● ACTION ITEM: Please transcribe the records precisely; pictures stay out of your copy.

(Stored dataset items)
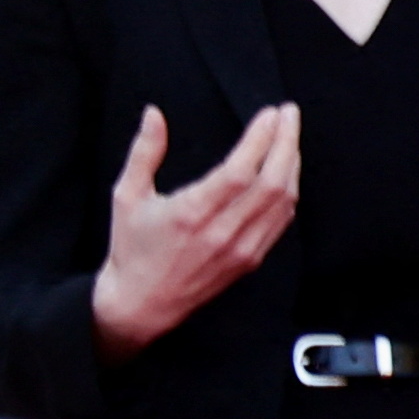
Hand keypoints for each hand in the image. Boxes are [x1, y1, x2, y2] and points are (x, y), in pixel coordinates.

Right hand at [91, 103, 299, 358]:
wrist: (140, 304)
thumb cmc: (131, 248)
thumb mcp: (126, 196)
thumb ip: (144, 153)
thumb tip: (154, 114)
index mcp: (191, 215)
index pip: (240, 171)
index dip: (260, 139)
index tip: (270, 113)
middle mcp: (221, 233)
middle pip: (272, 181)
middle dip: (286, 142)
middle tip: (289, 114)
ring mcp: (240, 249)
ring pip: (283, 200)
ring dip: (292, 163)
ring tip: (289, 136)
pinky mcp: (250, 260)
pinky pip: (281, 221)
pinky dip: (289, 191)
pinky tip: (286, 171)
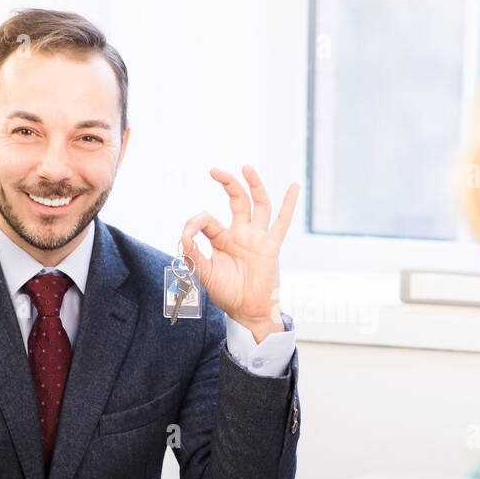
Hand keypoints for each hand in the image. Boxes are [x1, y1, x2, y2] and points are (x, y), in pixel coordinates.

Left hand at [181, 165, 298, 342]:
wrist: (246, 311)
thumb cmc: (226, 293)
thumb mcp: (204, 273)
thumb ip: (193, 254)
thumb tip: (185, 235)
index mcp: (222, 239)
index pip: (207, 220)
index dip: (194, 223)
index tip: (187, 233)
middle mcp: (240, 233)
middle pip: (237, 200)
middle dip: (227, 183)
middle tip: (214, 171)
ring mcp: (257, 238)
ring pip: (259, 204)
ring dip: (254, 185)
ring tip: (246, 167)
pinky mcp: (271, 246)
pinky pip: (282, 222)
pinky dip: (289, 204)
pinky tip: (294, 187)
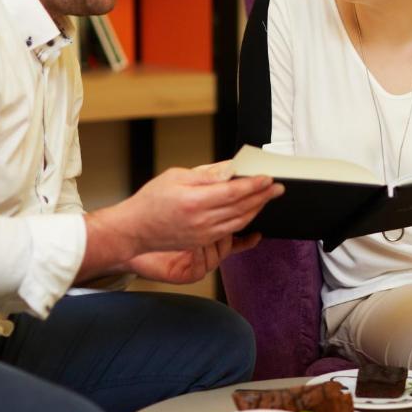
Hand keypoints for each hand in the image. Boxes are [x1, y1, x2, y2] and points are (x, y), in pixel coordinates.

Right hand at [80, 163, 281, 282]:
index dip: (253, 184)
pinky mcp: (203, 242)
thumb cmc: (150, 201)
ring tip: (268, 197)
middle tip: (277, 187)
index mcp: (194, 201)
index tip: (267, 177)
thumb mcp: (176, 177)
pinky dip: (244, 220)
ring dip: (257, 209)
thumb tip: (230, 169)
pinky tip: (251, 211)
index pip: (233, 192)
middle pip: (241, 207)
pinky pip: (230, 231)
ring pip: (239, 221)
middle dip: (262, 196)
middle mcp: (202, 220)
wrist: (134, 231)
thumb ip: (206, 174)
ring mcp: (204, 234)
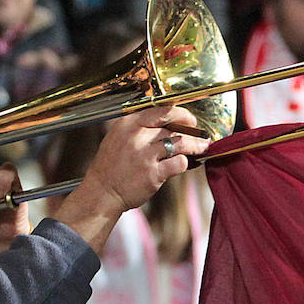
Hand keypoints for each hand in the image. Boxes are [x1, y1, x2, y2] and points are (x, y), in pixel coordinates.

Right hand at [83, 106, 211, 212]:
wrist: (102, 192)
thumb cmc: (111, 167)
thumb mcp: (118, 137)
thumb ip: (139, 128)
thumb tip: (168, 123)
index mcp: (128, 124)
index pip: (161, 111)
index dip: (180, 113)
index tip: (190, 119)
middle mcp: (136, 136)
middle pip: (173, 127)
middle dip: (191, 131)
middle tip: (200, 136)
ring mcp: (145, 155)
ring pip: (180, 143)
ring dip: (194, 145)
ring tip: (201, 147)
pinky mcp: (153, 173)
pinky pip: (179, 163)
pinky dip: (184, 163)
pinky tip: (182, 165)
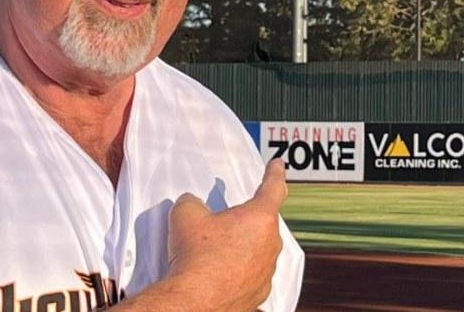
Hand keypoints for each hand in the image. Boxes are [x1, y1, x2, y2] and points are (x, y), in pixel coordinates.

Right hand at [164, 158, 287, 310]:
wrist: (195, 302)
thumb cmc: (196, 257)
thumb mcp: (186, 215)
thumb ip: (192, 202)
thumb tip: (192, 204)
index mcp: (260, 217)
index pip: (273, 187)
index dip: (274, 173)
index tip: (277, 165)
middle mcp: (270, 243)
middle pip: (262, 222)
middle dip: (245, 220)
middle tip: (222, 224)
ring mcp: (267, 270)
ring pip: (258, 249)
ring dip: (242, 247)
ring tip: (214, 252)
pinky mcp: (260, 292)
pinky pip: (252, 273)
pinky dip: (239, 270)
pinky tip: (219, 273)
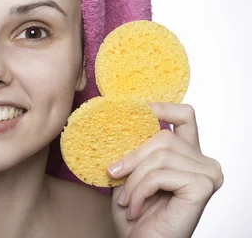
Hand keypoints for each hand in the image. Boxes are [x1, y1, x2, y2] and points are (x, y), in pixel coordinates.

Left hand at [108, 102, 222, 237]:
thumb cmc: (136, 213)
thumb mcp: (129, 172)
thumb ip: (132, 147)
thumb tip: (119, 118)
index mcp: (188, 154)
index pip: (184, 115)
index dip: (162, 107)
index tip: (136, 109)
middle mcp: (204, 161)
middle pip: (163, 136)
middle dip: (132, 157)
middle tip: (113, 174)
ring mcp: (208, 174)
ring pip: (160, 156)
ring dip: (133, 179)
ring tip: (126, 200)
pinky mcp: (203, 186)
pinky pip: (161, 175)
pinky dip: (140, 191)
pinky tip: (135, 208)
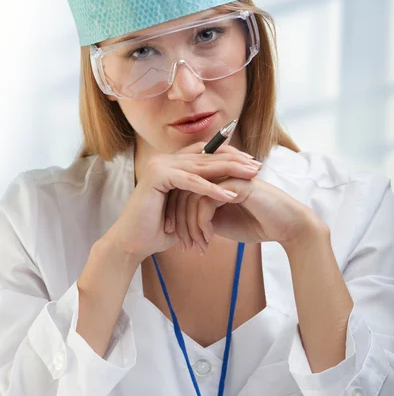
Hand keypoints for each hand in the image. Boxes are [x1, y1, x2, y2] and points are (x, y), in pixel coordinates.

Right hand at [101, 143, 262, 259]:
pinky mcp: (156, 176)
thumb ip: (202, 197)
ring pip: (201, 166)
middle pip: (206, 155)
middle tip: (258, 166)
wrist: (133, 243)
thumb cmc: (159, 230)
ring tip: (251, 176)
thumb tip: (227, 195)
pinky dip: (211, 188)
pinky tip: (231, 193)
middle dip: (235, 161)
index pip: (205, 152)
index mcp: (171, 163)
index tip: (252, 163)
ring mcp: (159, 165)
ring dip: (229, 171)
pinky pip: (190, 181)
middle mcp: (164, 160)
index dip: (230, 155)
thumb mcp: (186, 209)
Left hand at [165, 175, 320, 252]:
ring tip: (194, 245)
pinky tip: (207, 239)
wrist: (287, 226)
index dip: (174, 212)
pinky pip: (206, 202)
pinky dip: (202, 224)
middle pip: (182, 191)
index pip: (182, 189)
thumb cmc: (257, 224)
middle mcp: (219, 173)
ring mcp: (227, 176)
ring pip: (191, 197)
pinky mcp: (236, 184)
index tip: (172, 234)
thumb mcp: (222, 222)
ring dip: (190, 226)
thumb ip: (203, 216)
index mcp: (214, 179)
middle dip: (178, 220)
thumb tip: (182, 223)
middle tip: (179, 242)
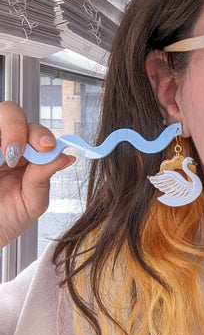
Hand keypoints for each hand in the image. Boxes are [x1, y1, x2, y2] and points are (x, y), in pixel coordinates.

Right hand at [0, 101, 74, 248]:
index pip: (35, 132)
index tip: (45, 147)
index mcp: (24, 156)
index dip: (41, 134)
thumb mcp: (31, 203)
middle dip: (17, 127)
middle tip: (16, 152)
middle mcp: (3, 146)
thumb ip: (44, 177)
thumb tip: (66, 157)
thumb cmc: (5, 221)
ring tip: (6, 157)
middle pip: (11, 114)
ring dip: (5, 131)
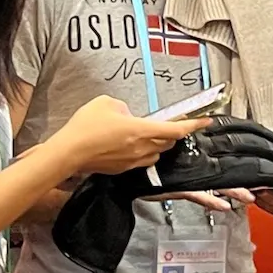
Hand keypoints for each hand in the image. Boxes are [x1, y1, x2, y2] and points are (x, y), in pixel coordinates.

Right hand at [52, 95, 205, 176]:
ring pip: (156, 152)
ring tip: (149, 133)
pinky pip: (141, 159)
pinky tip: (131, 144)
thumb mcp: (106, 103)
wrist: (68, 153)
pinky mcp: (123, 169)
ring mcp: (132, 161)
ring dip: (159, 143)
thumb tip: (128, 115)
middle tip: (172, 123)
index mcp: (141, 130)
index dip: (193, 125)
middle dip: (174, 133)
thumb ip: (124, 107)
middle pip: (169, 142)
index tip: (205, 121)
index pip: (175, 129)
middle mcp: (141, 148)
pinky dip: (143, 151)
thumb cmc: (85, 127)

● ANSWER SECTION:
Hand keypoints for each hand in the image. Boxes are [x1, y1, x2, y2] and points are (x, y), in pixel coordinates.

Right hand at [91, 103, 299, 358]:
wrist: (140, 304)
thumb cmc: (131, 248)
thumb mcp: (126, 196)
thumb ip: (144, 153)
thumb tip: (154, 114)
index mcp: (191, 215)
index pip: (240, 171)
index dip: (260, 139)
index tip: (270, 113)
middle mcp: (221, 233)
middle pip: (272, 181)
middle dip: (286, 142)
middle tip: (289, 114)
ring mcp: (240, 249)
ring pip: (283, 200)
ring dip: (292, 163)
ring tip: (289, 136)
pinky mcp: (250, 260)
pinky pip: (281, 221)
pinky dip: (289, 191)
pinky tip: (286, 171)
Hand keypoints for each hand in the image. Boxes are [x1, y1, x2, y2] and points are (x, y), in pixel coordinates.

Left hand at [181, 165, 298, 342]:
wrist: (246, 311)
thumb cmc: (226, 293)
thumb mcp: (204, 273)
thumb ip: (193, 254)
thumb tip: (185, 235)
index mcp: (222, 239)
index pip: (207, 220)
index dip: (194, 223)
index tip: (187, 233)
middle mcp: (240, 233)
middle pip: (237, 200)
middle dip: (227, 183)
middle tip: (214, 171)
ring mcp: (257, 238)
ring pip: (259, 204)
ring dip: (254, 185)
ring tip: (246, 167)
pinky mcp: (271, 246)
pinky pip: (282, 222)
pinky dip: (289, 204)
pinky tip: (294, 187)
Hand keypoints for each hand in the image. Boxes are [x1, y1, x2, y2] and points are (x, y), in pixel coordinates.

Right hand at [80, 163, 281, 282]:
index dip: (253, 184)
pinky mcp: (203, 242)
thumb cmc: (150, 201)
ring tip: (268, 197)
middle tip: (277, 187)
index mcp: (194, 201)
index tip: (267, 177)
thumb mcp: (176, 177)
pinky dip: (244, 220)
ring dip: (257, 209)
thumb tip: (230, 169)
pinky tip: (251, 211)
index pip: (233, 192)
middle pip: (241, 207)
pinky pip: (230, 231)
ring pip: (239, 221)
middle dip: (262, 196)
middle mcp: (202, 220)
wrist: (134, 231)
thumb ip: (206, 174)
ring mcp: (204, 234)
Hand keypoints for each hand in the image. Boxes are [x1, y1, x2, y2] and points are (x, y), in pixel coordinates.

Right hand at [83, 106, 211, 212]:
wrist: (102, 192)
thumb cmc: (111, 167)
thumb mcp: (118, 137)
thumb ip: (139, 128)
thumb tip: (168, 123)
index mcp: (128, 124)
index pip: (161, 111)
index dip: (180, 113)
index tip: (190, 119)
middle mcp: (136, 136)
middle pip: (173, 127)
middle dip: (191, 131)
middle tip: (200, 136)
ring mcp: (145, 155)
ring pip: (180, 143)
ring dip: (194, 145)
ring tip: (201, 147)
pinky mcp: (153, 173)
pinky pip: (179, 163)
pinky dip: (184, 163)
pinky tip: (182, 165)
Hand keypoints for each hand in the image. Boxes are [x1, y1, x2, y2] and points are (x, y), in pixel coordinates.

Right hand at [164, 158, 287, 310]:
wrist: (195, 302)
thumb cmc: (196, 257)
thumb mcp: (186, 215)
thumb ip: (192, 202)
thumb tip: (192, 204)
index mcp: (260, 217)
index pip: (273, 187)
index dip: (274, 173)
index tip: (277, 165)
middle mcp: (270, 243)
middle pip: (262, 222)
middle dip: (245, 220)
middle tip: (222, 224)
ring mcp: (267, 270)
ring pip: (258, 249)
ring dip: (242, 247)
ring tip: (214, 252)
pinky mcp: (260, 292)
pinky pip: (252, 273)
pinky dip: (239, 270)
pinky tip: (219, 273)
Hand keypoints for each hand in the image. Boxes are [x1, y1, x2, y2] and points are (x, y), in pixel coordinates.

Left hand at [108, 102, 222, 237]:
thumb cmc: (136, 213)
thumb mcp: (129, 172)
thumb ip: (132, 147)
thumb tip: (119, 118)
index mcp: (188, 154)
index pip: (184, 115)
index dip: (162, 107)
index tip: (136, 109)
middle mcp: (204, 161)
middle pip: (163, 136)
middle dip: (132, 157)
middle tip: (113, 174)
ring mcp: (208, 174)
ring pip: (160, 156)
ring dip: (133, 179)
ring tip: (126, 200)
pinky mcp: (203, 186)
pinky pip: (161, 175)
pinky dip: (140, 191)
pinky tip: (135, 208)
Hand keypoints for each hand in the image. Boxes are [x1, y1, x2, y2] and points are (x, y), in pixel coordinates.

Right hand at [101, 143, 262, 259]:
pinky mcp: (156, 176)
thumb ip: (202, 197)
ring pip: (201, 166)
middle pip: (206, 155)
middle tip: (258, 166)
wrist: (133, 243)
thumb cmc: (159, 230)
ring tip: (251, 176)
thumb tip: (227, 195)
pinky dip: (211, 188)
pinky tip: (231, 193)
middle dip: (235, 161)
index pip: (205, 152)
index mcp: (171, 163)
index tip: (252, 163)
ring mcp: (159, 165)
ring dip: (229, 171)
pinky pip: (190, 181)
middle mcp: (164, 160)
index dip: (230, 155)
thumb mcp: (186, 209)
Left hand at [165, 175, 320, 252]:
ring tip: (194, 245)
pinky tip: (207, 239)
wrist: (287, 226)
index dip: (174, 212)
pinky pip: (206, 202)
pinky dip: (202, 224)
middle pip: (182, 191)
index pip: (182, 189)
thumb cmc: (257, 224)
middle mcp: (219, 173)
ring mcp: (227, 176)
ring pip: (191, 197)
pinky mcp: (236, 184)
index tip: (172, 234)
thumb mcp: (222, 222)
ring dip: (190, 226)
thumb ip: (203, 216)
index mcp: (214, 179)
middle dip: (178, 220)
thumb tip: (182, 223)
middle tip: (179, 242)
Hand keypoints for each hand in the image. Boxes are [x1, y1, x2, y2] and points are (x, y), in pixel coordinates.

Right hand at [0, 101, 74, 248]:
index pip: (35, 132)
index tip: (45, 147)
index mcp: (24, 156)
index dip: (41, 134)
thumb mcp: (31, 203)
middle dip: (17, 127)
middle tip: (16, 152)
middle mcp: (3, 146)
thumb ip: (44, 177)
thumb tip: (66, 157)
thumb cmc: (5, 221)
ring tip: (6, 157)
middle pip: (11, 114)
ring dip: (5, 131)
Hand keypoints for each hand in the image. Boxes are [x1, y1, x2, y2] and points are (x, y), in pixel coordinates.

Right hand at [52, 95, 205, 176]:
ring pip: (156, 152)
ring tip: (149, 133)
pinky pip: (141, 159)
pinky tip: (131, 144)
thumb mcp: (106, 103)
wrist: (68, 153)
pinky mcp: (123, 169)
ring mcp: (132, 161)
ring dip: (159, 143)
thumb tip: (128, 115)
middle tip: (172, 123)
index mcp: (141, 130)
index dip: (193, 125)
middle dip: (174, 133)
thumb ip: (124, 107)
middle pip: (169, 142)
index tip: (205, 121)
index pip: (175, 129)
middle mcp: (141, 148)
pinky dip: (143, 151)
thumb cmc: (85, 127)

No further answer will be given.